Turkey's new president presided over a ceremony marking the 85th anniversary of the final battle in the 1922 Turkish War of Independence. As Dorian Jones reports for VOA from Istanbul, President Abdullah Gul sat next to the country's top military leader, two days after the military boycotted Mr. Gul's swearing-in ceremonies.
Hundreds of Turkish soldiers along with tanks and armored cars rumbled through the streets of Istanbul marking the 85th anniversary of a victory over Greek forces in the Turkish war of independence.
Thousands of people from both the secular and religious sectors of Turkish society stood shoulder to shoulder.
One woman, wearing a traditional Muslim headscarf, seen by secularists as a threat to the separation of state and religion, said she is proud of the army.
She said "I have come to see our wonderful army, its there to protect us, and our country, I am so happy to see them."
But, she also says she supports the newly-elected President Abdullah Gul and the ruling Justice and Development party.
The country's army, which sees itself as guardian of the secular state, has spoken out against the party. And, earlier this week, on the eve of President Gul's election by the parliament, the head of the armed forces, General Yasar Buyukanit, warned of "centers of evil" in Turkey threatening the secular state.

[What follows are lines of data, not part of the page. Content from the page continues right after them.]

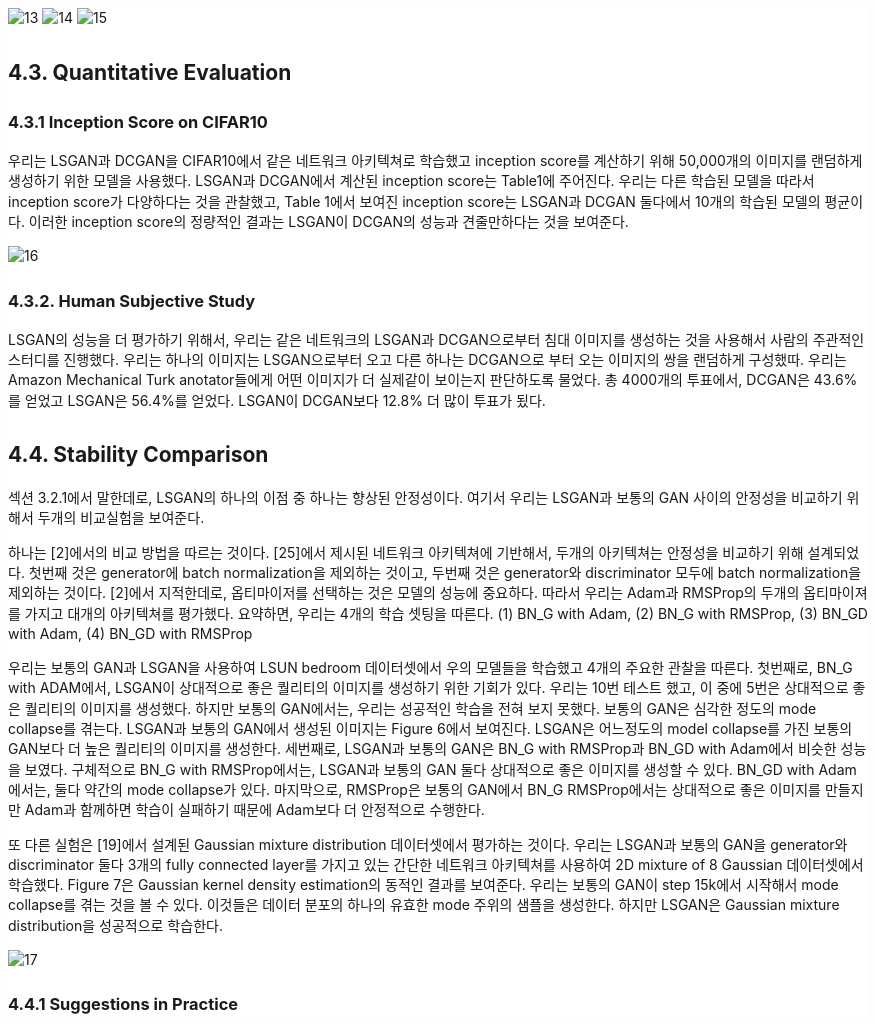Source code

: ![13](https://user-images.githubusercontent.com/37301677/155252467-ea35320a-9928-4667-bd32-69e76122a678.PNG)
![14](https://user-images.githubusercontent.com/37301677/155252471-4468ca14-4705-4607-91ac-220c5d5814c7.PNG)
![15](https://user-images.githubusercontent.com/37301677/155252472-915f1e16-d851-494e-9edd-28f2b4e505db.PNG)

## 4.3. Quantitative Evaluation

### 4.3.1 Inception Score on CIFAR10

우리는 LSGAN과 DCGAN을 CIFAR10에서 같은 네트워크 아키텍쳐로 학습했고 inception score를 계산하기 위해 50,000개의 이미지를 랜덤하게 생성하기 위한 모델을 사용했다. LSGAN과 DCGAN에서 계산된 inception score는 Table1에 주어진다. 우리는 다른 학습된 모델을 따라서 inception score가 다양하다는 것을 관찰했고, Table 1에서 보여진 inception score는 LSGAN과 DCGAN 둘다에서 10개의 학습된 모델의 평균이다. 이러한 inception score의 정량적인 결과는 LSGAN이 DCGAN의 성능과 견줄만하다는 것을 보여준다.

![16](https://user-images.githubusercontent.com/37301677/155252501-fe0adec5-ba33-4b09-9f6a-6721f6fa928c.PNG)

### 4.3.2. Human Subjective Study

LSGAN의 성능을 더 평가하기 위해서, 우리는 같은 네트워크의 LSGAN과 DCGAN으로부터 침대 이미지를 생성하는 것을 사용해서 사람의 주관적인 스터디를 진행했다. 우리는 하나의 이미지는 LSGAN으로부터 오고 다른 하나는 DCGAN으로 부터 오는 이미지의 쌍을 랜덤하게 구성했따. 우리는 Amazon Mechanical Turk anotator들에게 어떤 이미지가 더 실제같이 보이는지 판단하도록 물었다. 총 4000개의 투표에서, DCGAN은 43.6%를 얻었고 LSGAN은 56.4%를 얻었다. LSGAN이 DCGAN보다 12.8% 더 많이 투표가 됬다.

## 4.4. Stability Comparison

섹션 3.2.1에서 말한데로, LSGAN의 하나의 이점 중 하나는 향상된 안정성이다. 여기서 우리는 LSGAN과 보통의 GAN 사이의 안정성을 비교하기 위해서 두개의 비교실험을 보여준다.

하나는 [2]에서의 비교 방법을 따르는 것이다. [25]에서 제시된 네트워크 아키텍쳐에 기반해서, 두개의 아키텍쳐는 안정성을 비교하기 위해 설계되었다. 첫번째 것은 generator에 batch normalization을 제외하는 것이고, 두번째 것은 generator와 discriminator 모두에 batch normalization을 제외하는 것이다. [2]에서 지적한데로, 옵티마이저를 선택하는 것은 모델의 성능에 중요하다. 따라서 우리는 Adam과 RMSProp의 두개의 옵티마이져를 가지고 대개의 아키텍쳐를 평가했다. 요약하면, 우리는 4개의 학습 셋팅을 따른다. (1) BN_G with Adam, (2) BN_G with RMSProp, (3) BN_GD with Adam, (4) BN_GD with RMSProp

우리는 보통의 GAN과 LSGAN을 사용하여 LSUN bedroom 데이터셋에서 우의 모델들을 학습했고 4개의 주요한 관찰을 따른다. 첫번째로, BN_G with ADAM에서, LSGAN이 상대적으로 좋은 퀄리티의 이미지를 생성하기 위한 기회가 있다. 우리는 10번 테스트 했고, 이 중에 5번은 상대적으로 좋은 퀄리티의 이미지를 생성했다. 하지만 보통의 GAN에서는, 우리는 성공적인 학습을 전혀 보지 못했다. 보통의 GAN은 심각한 정도의 mode collapse를 겪는다. LSGAN과 보통의 GAN에서 생성된 이미지는 Figure 6에서 보여진다. LSGAN은 어느정도의 model collapse를 가진 보통의 GAN보다 더 높은 퀄리티의 이미지를 생성한다. 세번째로, LSGAN과 보통의 GAN은 BN_G with RMSProp과 BN_GD with Adam에서 비슷한 성능을 보였다. 구체적으로 BN_G with RMSProp에서는, LSGAN과 보통의 GAN 둘다 상대적으로 좋은 이미지를 생성할 수 있다. BN_GD with Adam에서는, 둘다 약간의 mode collapse가 있다. 마지막으로, RMSProp은 보통의 GAN에서 BN_G RMSProp에서는 상대적으로 좋은 이미지를 만들지만 Adam과 함께하면 학습이 실패하기 때문에 Adam보다 더 안정적으로 수행한다.

또 다른 실험은 [19]에서 설계된 Gaussian mixture distribution 데이터셋에서 평가하는 것이다. 우리는 LSGAN과 보통의 GAN을 generator와 discriminator 둘다 3개의 fully connected layer를 가지고 있는 간단한 네트워크 아키텍쳐를 사용하여 2D mixture of 8 Gaussian 데이터셋에서 학습했다. Figure 7은 Gaussian kernel density estimation의 동적인 결과를 보여준다. 우리는 보통의 GAN이 step 15k에서 시작해서 mode collapse를 겪는 것을 볼 수 있다. 이것들은 데이터 분포의 하나의 유효한 mode 주위의 샘플을 생성한다. 하지만 LSGAN은 Gaussian mixture distribution을 성공적으로 학습한다.

![17](https://user-images.githubusercontent.com/37301677/155252607-c60e1fd8-7a43-4d68-9dcf-ad66185a234c.PNG)

### 4.4.1 Suggestions in Practice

Despite such tensions, however, opinion polls consistently place the army as the most trusted institution.
Islamic talk show host and professor of politics Murat Ciftkaya says such support crosses all religious and political borders.
"In Turkey we have respect for the authority from all ideological sides. For example the father figure, however bad your father is, you are taught to respect him, that is just like the army or the state in Turkey," said Ciftkaya.
The army has not been reluctant to use their power to intervene in Turkish politics. Since 1960 they have ousted four governments. With tensions high again between the army and government, there are fears of another intervention.
But political analyst Dogu Ergil says he believes the landslide victory last month by the ruling Justice and Development party precludes any intervention.
"It seems that the people that they serve for does not endorse, their fears and worries, I think that they should abide by that," said Ergil.
Political observers say the army's staunchest ally is the Turkish public. But, with the Justice and Development party recent victory, the military appears to have few options other than keeping the government under close scrutiny.